In its opinion the legislation provides strong incentives for monetary policy counterparties to package their securitisations into the cover pools of covered bonds, thereby obtaining more favourable treatment, but to the detriment of the Eurosystem’s risk exposure.

As well as robust and consistent treatment under the capital requirements directive, we also need the same in the latest Commission proposal on credit rating agencies.

Under this proposal, agencies will have to give more disclosure about assets in structured products but not covered bonds - there is no logic behind this anomaly.
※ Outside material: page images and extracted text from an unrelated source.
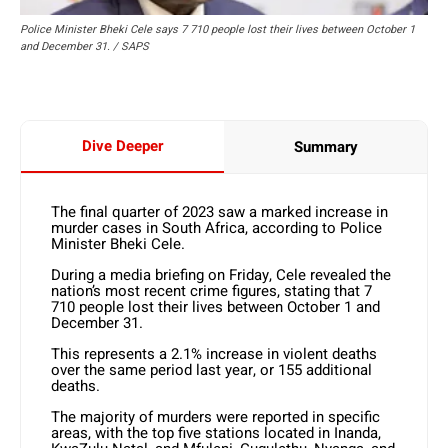
Police Minister Bheki Cele says 7 710 people lost their lives between October 1
and December 31. / SAPS
Dive Deeper
Summary
The final quarter of 2023 saw a marked increase in
murder cases in South Africa, according to Police
Minister Bheki Cele.
During a media briefing on Friday, Cele revealed the
nation’s most recent crime figures, stating that 7
710 people lost their lives between October 1 and
December 31.
This represents a 2.1% increase in violent deaths
over the same period last year, or 155 additional
deaths.
The majority of murders were reported in specific
areas, with the top five stations located in Inanda,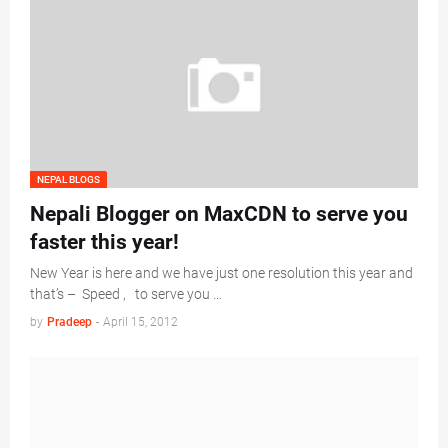
NEPAL BLOGS
Nepali Blogger on MaxCDN to serve you
faster this year!
New Year is here and we have just one resolution this year and
that’s – Speed , to serve you …
by
Pradeep
-
April 15, 2012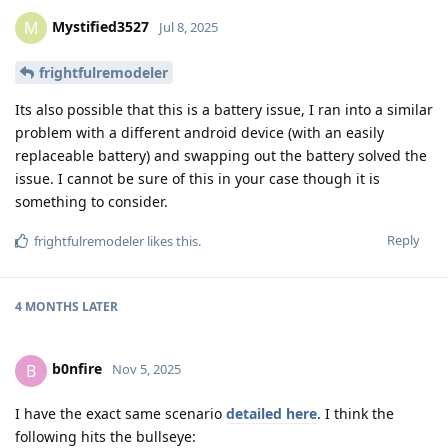
Mystified3527
M
Jul 8, 2025
frightfulremodeler
Its also possible that this is a battery issue, I ran into a similar
problem with a different android device (with an easily
replaceable battery) and swapping out the battery solved the
issue. I cannot be sure of this in your case though it is
something to consider.
Reply
frightfulremodeler
likes this
.
4 MONTHS
LATER
b0nfire
B
Nov 5, 2025
I have the exact same scenario
detailed here
. I think the
following hits the bullseye: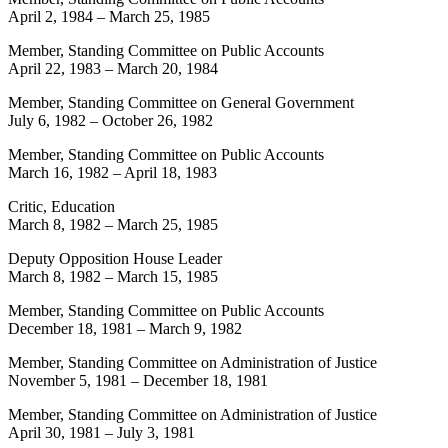
April 2, 1984
–
March 25, 1985
Member, Standing Committee on Public Accounts
April 22, 1983
–
March 20, 1984
Member, Standing Committee on General Government
July 6, 1982
–
October 26, 1982
Member, Standing Committee on Public Accounts
March 16, 1982
–
April 18, 1983
Critic, Education
March 8, 1982
–
March 25, 1985
Deputy Opposition House Leader
March 8, 1982
–
March 15, 1985
Member, Standing Committee on Public Accounts
December 18, 1981
–
March 9, 1982
Member, Standing Committee on Administration of Justice
November 5, 1981
–
December 18, 1981
Member, Standing Committee on Administration of Justice
April 30, 1981
–
July 3, 1981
Investors should be able to independently assess risk in both sets of products.

We will continue to argue for strong and proportionate minimum standards on transparency and asset quality when it comes to regulation of the European covered bond market.

I welcome the efforts of the ECBC working group, led by Luca and the Chairman, in defining and establishing the ECBC Label Initiative, which will further the cause of transparency and quality.

In order that the label adds value, it is important that its minimum criteria are robust and that they clearly distinguish between covered bonds of different quality.

This will give the label more credibility and help to ensure that covered bonds that carry the kitemark meet the highest standards for transparency.

It’s only by underpinning global markets with high, non-discriminatory and consistent standards of regulation - ensuring that reform is proportionate and evidenced based, providing the right balance between growth and stability - that we can secure stable financial markets that can support sustainable growth across the economy.

The Covered Bond market is one of those markets, a market that is already well established, and in uncertain times, provides banks with a diverse and resilient source of funding.

It’s a market that is critical to ensuring that banks are able to lend to the real economy, and the UK is committed to supporting its success.

That success has to be sustainable…built on a resilient European Covered Bond market.

It is essential that at the European level we continue to work towards minimum regulatory standards on transparency and asset quality.

To help the covered bond market to continue to play a central role in providing a stable source of funding to all banks.

And I look forward to working with you all in that ambition in the months and years to come.